Il est intéressant de constater que cette période de réformes (à l’égard du statut des Indiens et des Métis) déstabilisa, dans une certaine mesure, des observateurs pourtant très critiques à l’égard du système d’apartheid mais reconnaissant qu’une évolution est bien visible dans le pays :

‘« On peut se demander dans quelle mesure la solution bantoustan condamnable dans sa formule actuelle, ne deviendrait pas viable dans l’hypothèse d’une Confédération sud-africaine multiraciale, s’inspirant du système des cantons helvétiques […]. Une évolution est en cours en Afrique du Sud. Comment hâter cette évolution en tenant compte de toutes les données est une bonne question. Les racines de l’apartheid sont trop profondes et trop anciennes pour que cette évolution se fasse rapidement, à moins d’une révolution qui tournerait au bain de sang et à la ruine de ce pays prospère 546  ».’

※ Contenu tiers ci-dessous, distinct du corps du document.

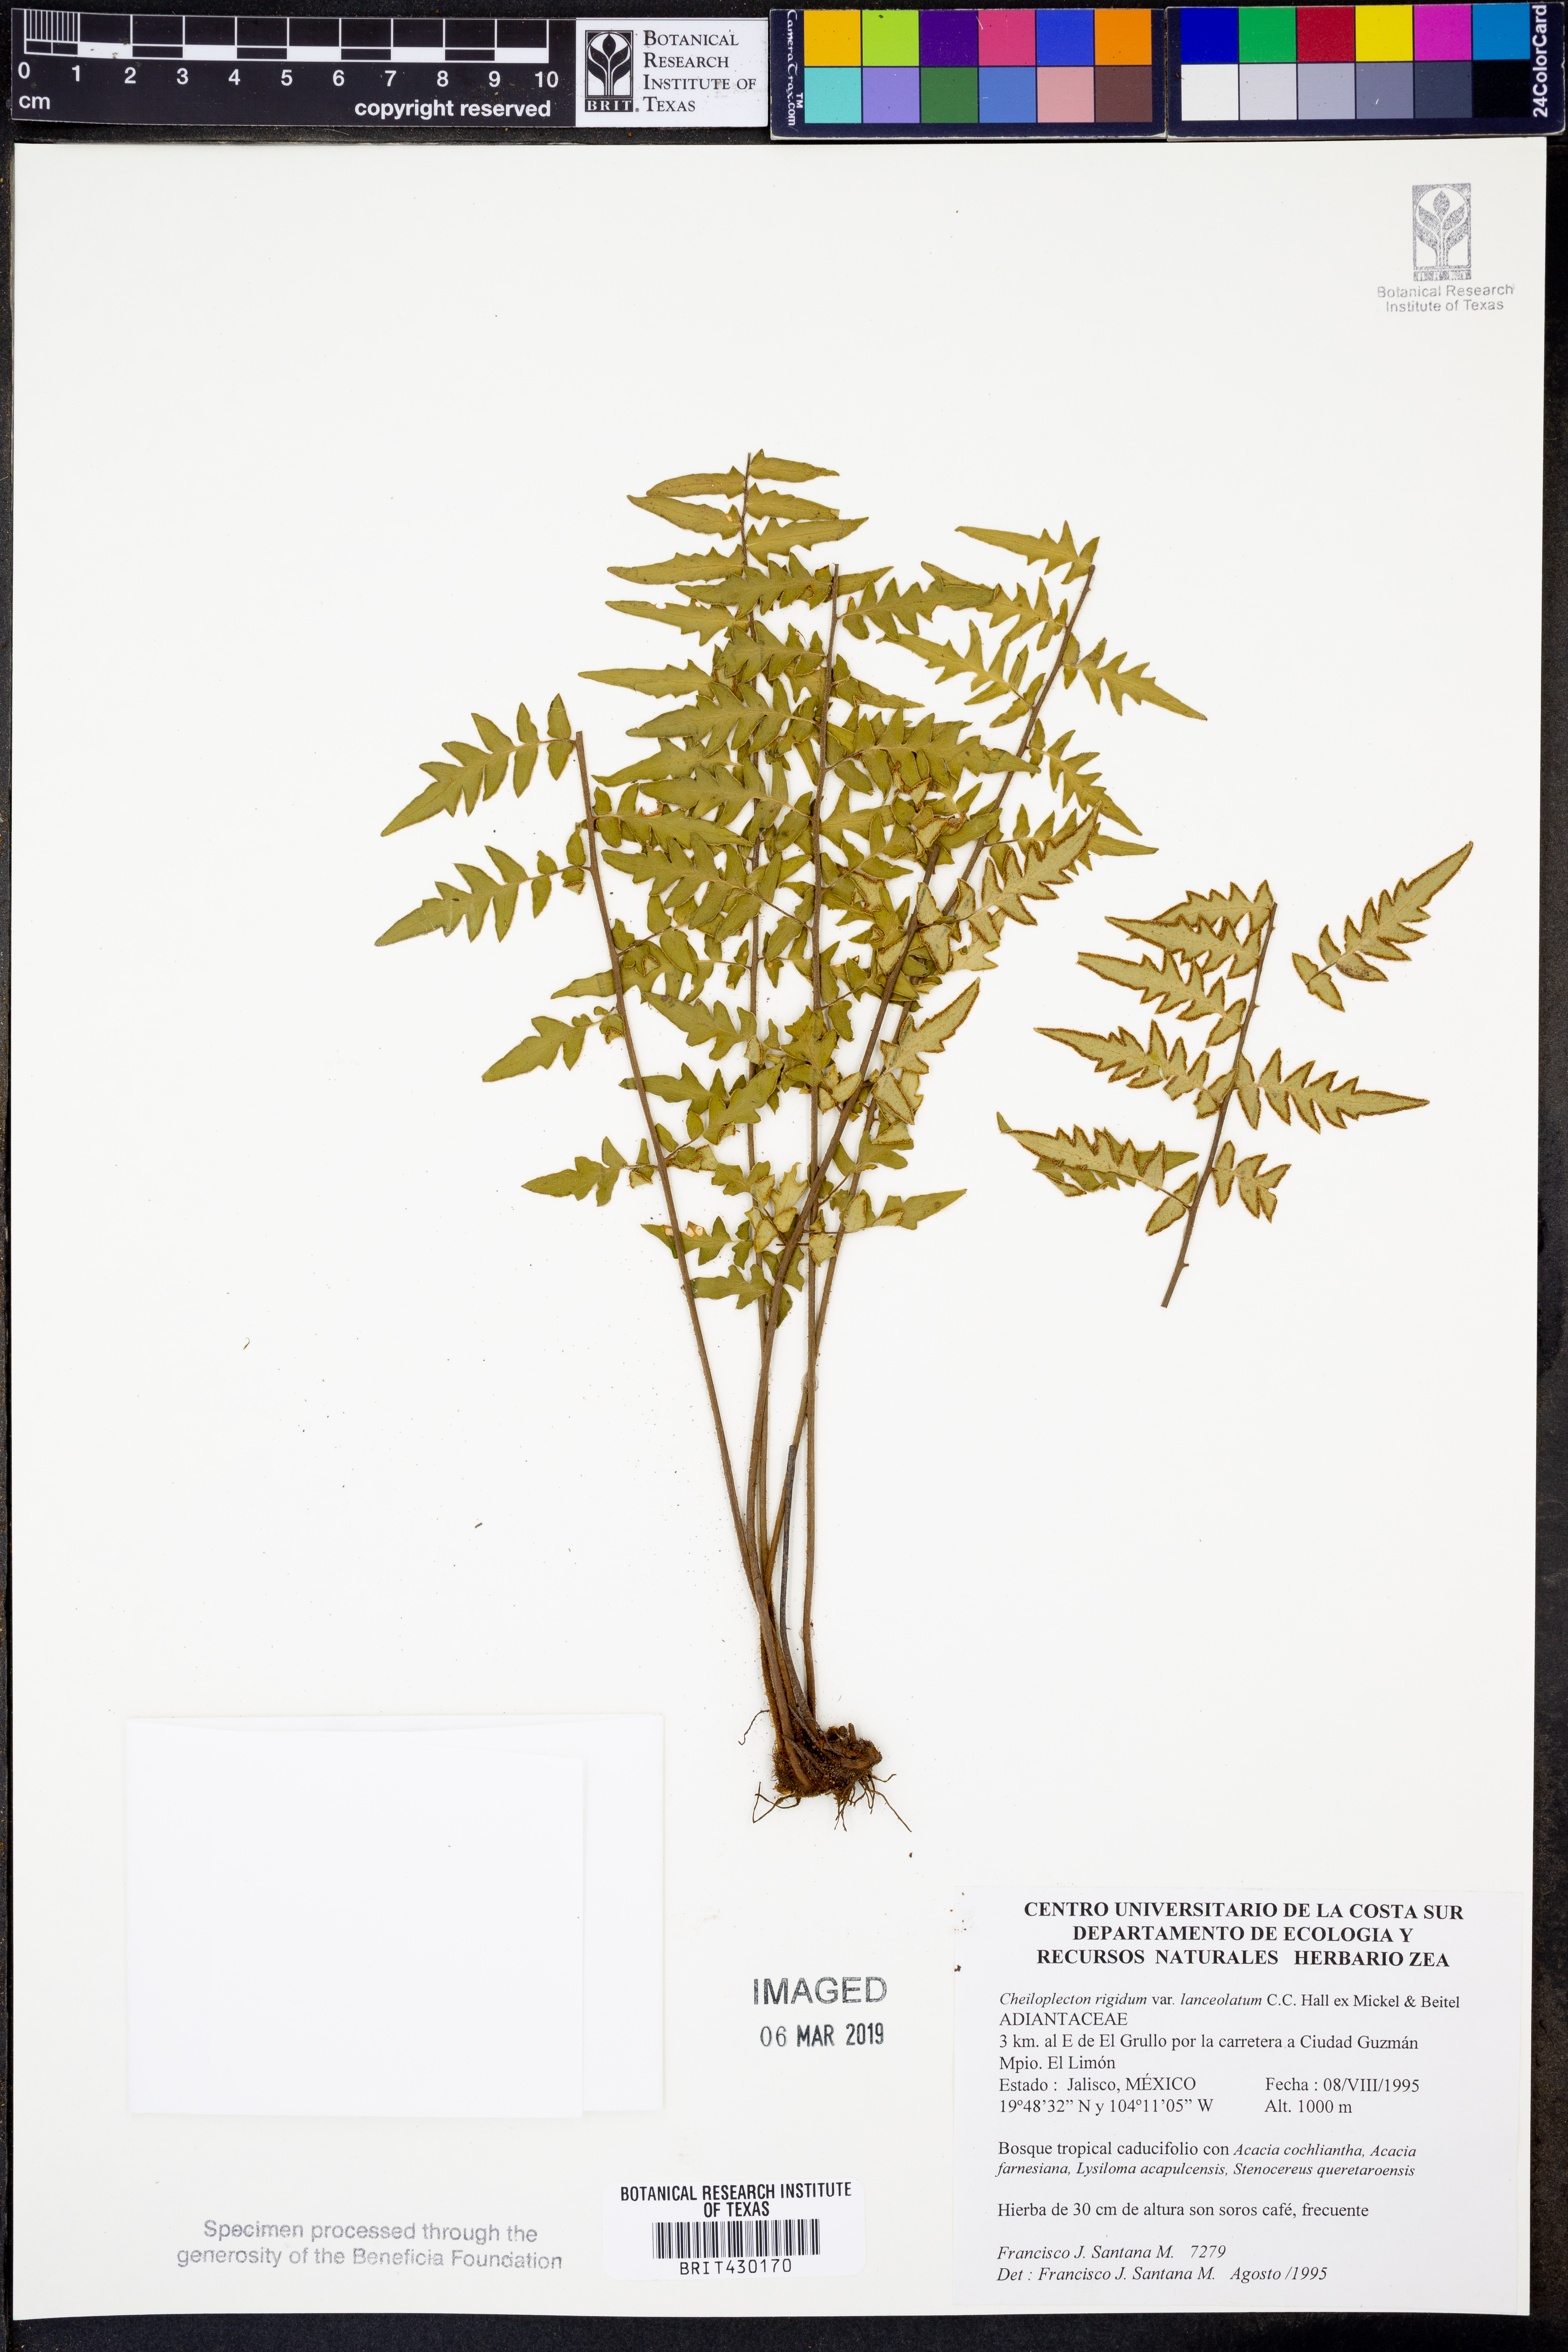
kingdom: Plantae
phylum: Tracheophyta
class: Polypodiopsida
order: Polypodiales
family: Pteridaceae
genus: Cheiloplecton
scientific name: Cheiloplecton rigidum
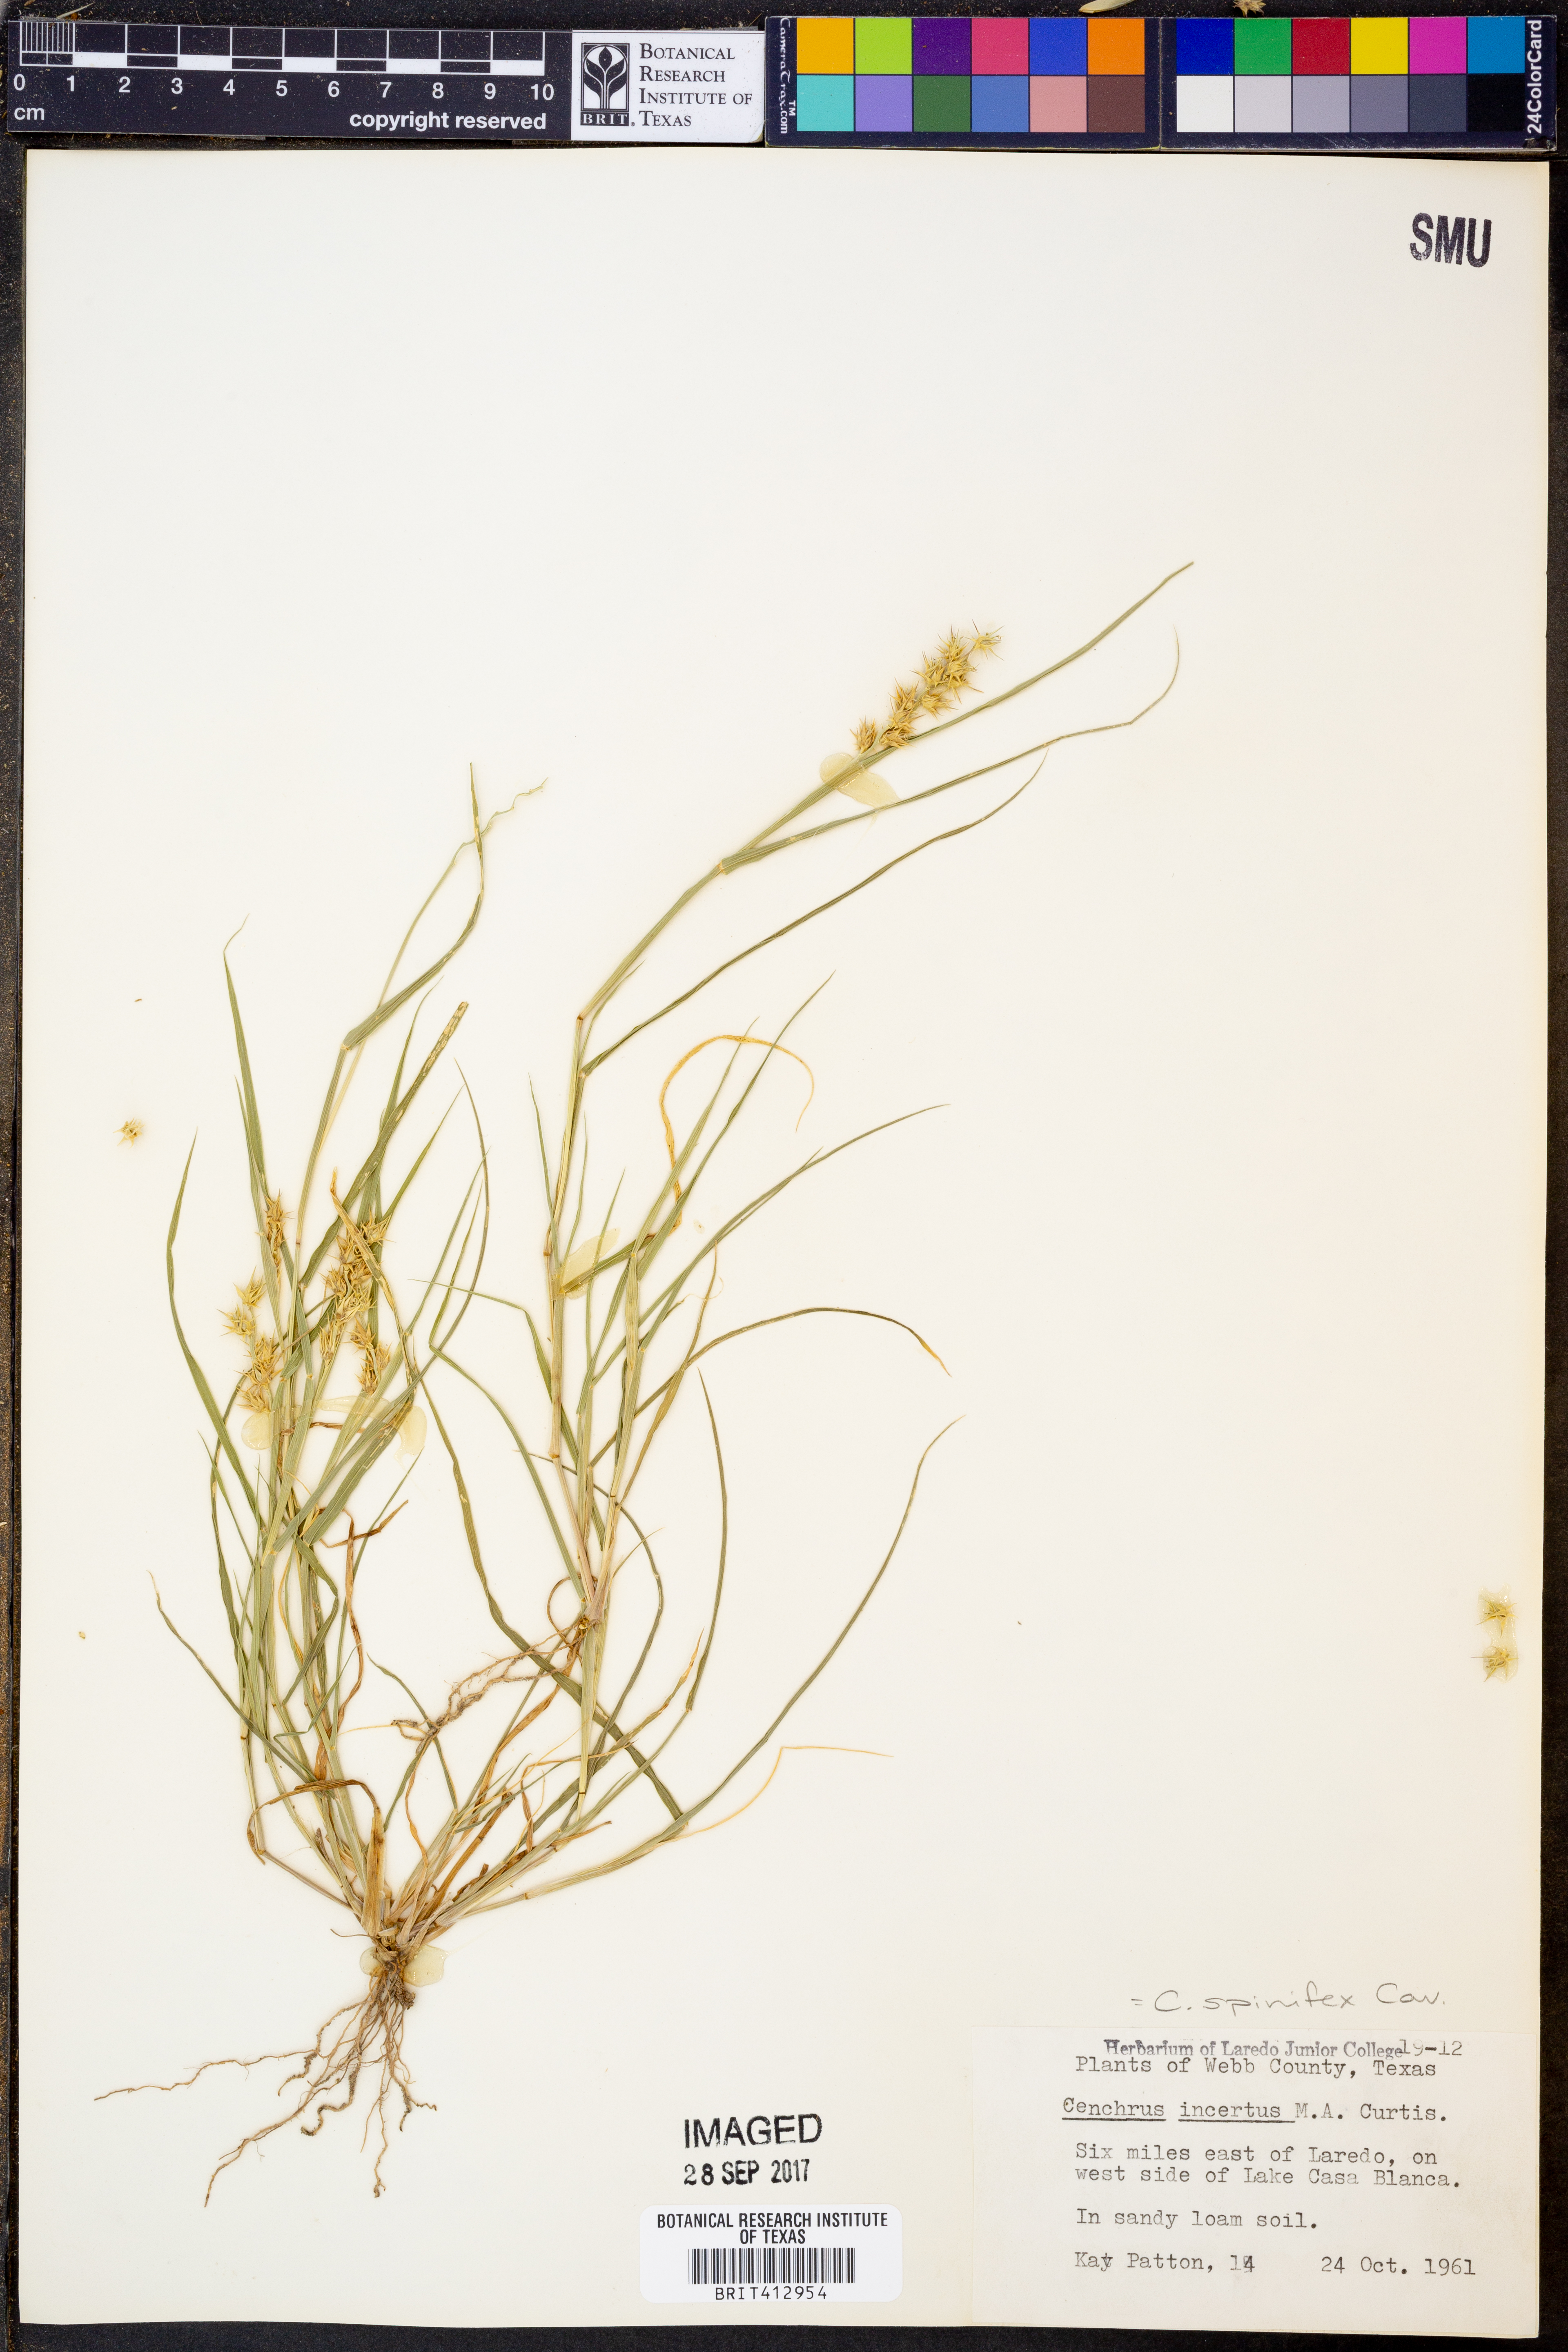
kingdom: Plantae
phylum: Tracheophyta
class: Liliopsida
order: Poales
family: Poaceae
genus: Cenchrus
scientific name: Cenchrus spinifex
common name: Coast sandbur
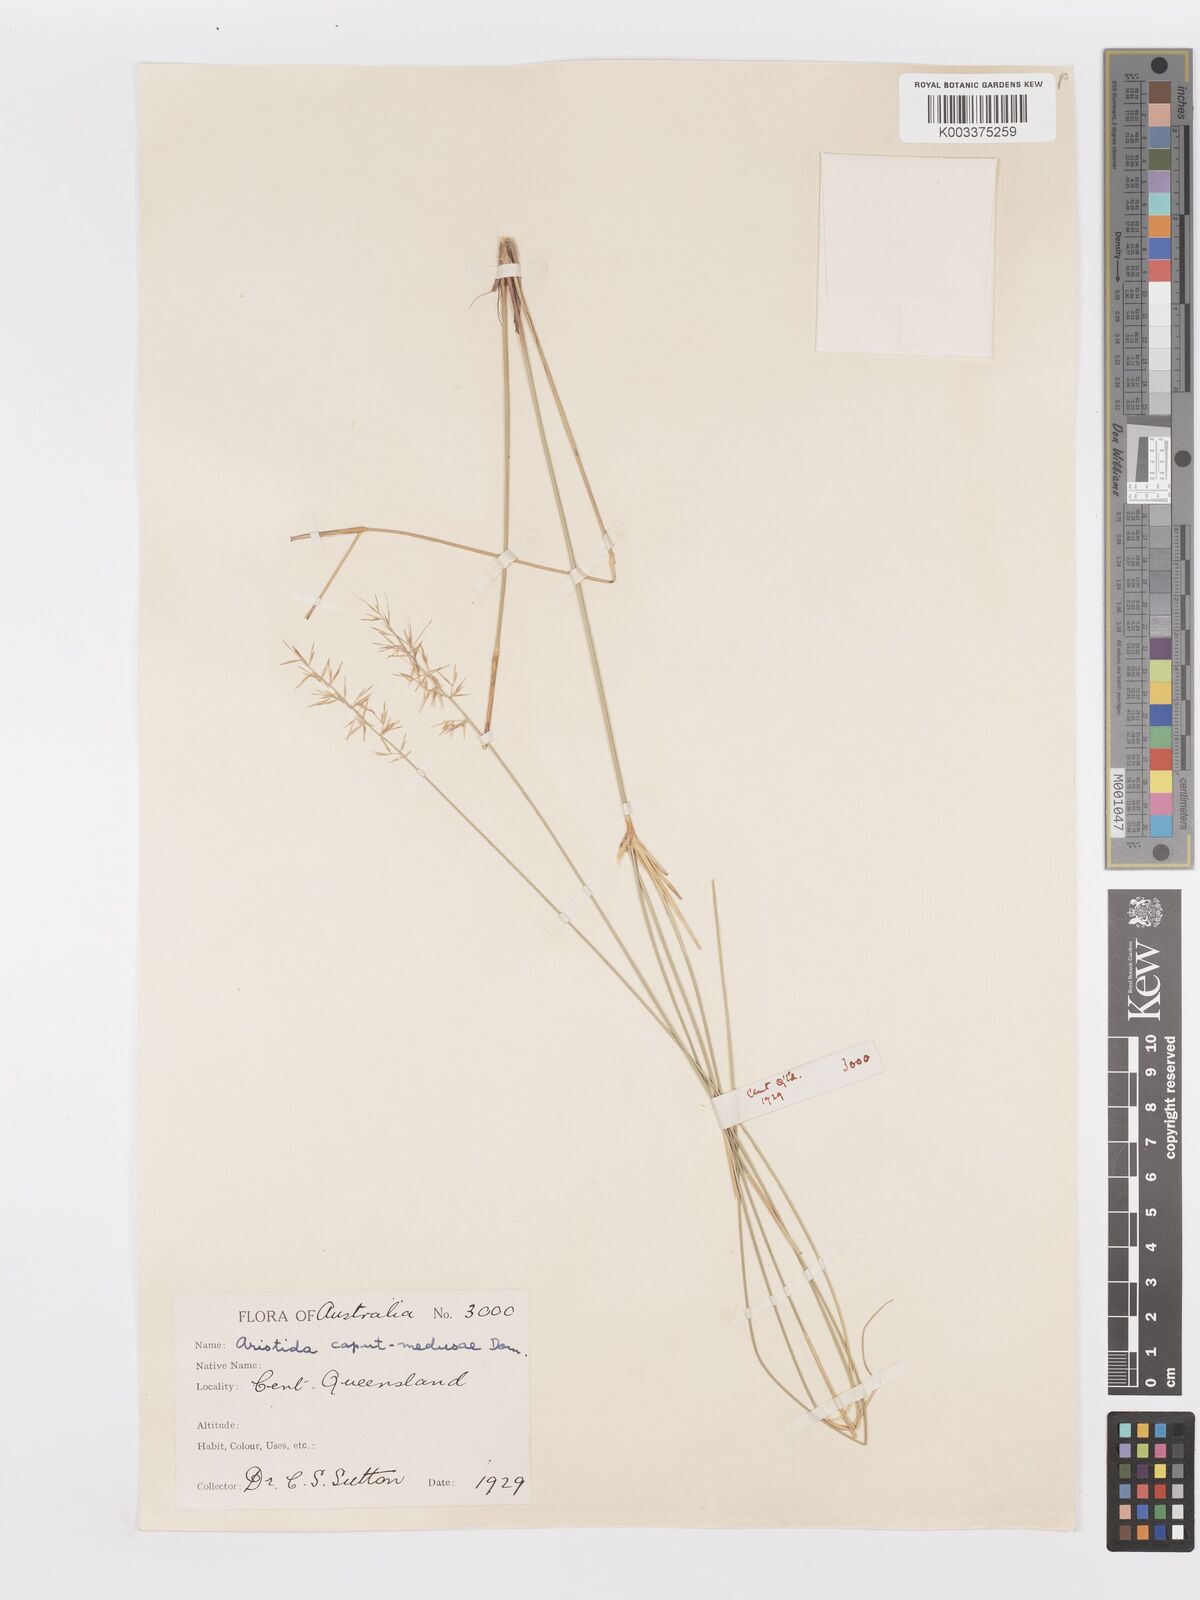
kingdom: Plantae
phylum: Tracheophyta
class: Liliopsida
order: Poales
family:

Mais l’Afrique du Sud n’est pas la Suisse et les statuts accordés à chaque groupe restent profondément inégaux…

Notes
536.

Le projet de Constitution fut approuvé à 65,95% (avec une participation de 76,5%)

537.

Dans le cadre de la mise en place de la nouvelle Constitution en septembre 1984, Pieter Botha devient le premier président de la République associant les prérogatives de chef de l’Etat et les pouvoirs de chef de gouvernement. Il dispose ainsi de pouvoirs décisionnels accrus comme la proclamation de l’état d’urgence.

538.

J.FICATIER, « Apartheid quotidien », La Croix, 19-20 février 1984, p. 2.

539.

« La Constitution et les élections condamnées par l’ONU », La Croix, 21 août 1984, p. 5. Il s’agit de la Résolution 554 adoptée le 17 août 1984 à 13 voix contre 0 et avec 2 abstentions (Etats-Unis et Grande-Bretagne).

540.

Différentes personnalités seront le moteur du Front démocratique uni. Citons par exemple Allan Boesak et Desmond Tutu.

541.

« Un parlement pour les métis sud-africains », La Croix, 22 août 1984, p. 5.

542.

Noël DARBROZ, « Les élections en Afrique du Sud : les Métis votent, l’apartheid reste », La Croix, 24 août 1984, 1ère page.

543.

Noël DARBROZ, « Entretien avec un diplomate sud-africain : la porte reste ouverte aux Noirs », La Croix, 24 août 1984, p. 3.

544.

Ibid.

545.

Ibid.

546.

Noël DARBROZ, « Une confédération multiraciale ? », La Croix, 24 août 1984, p. 3.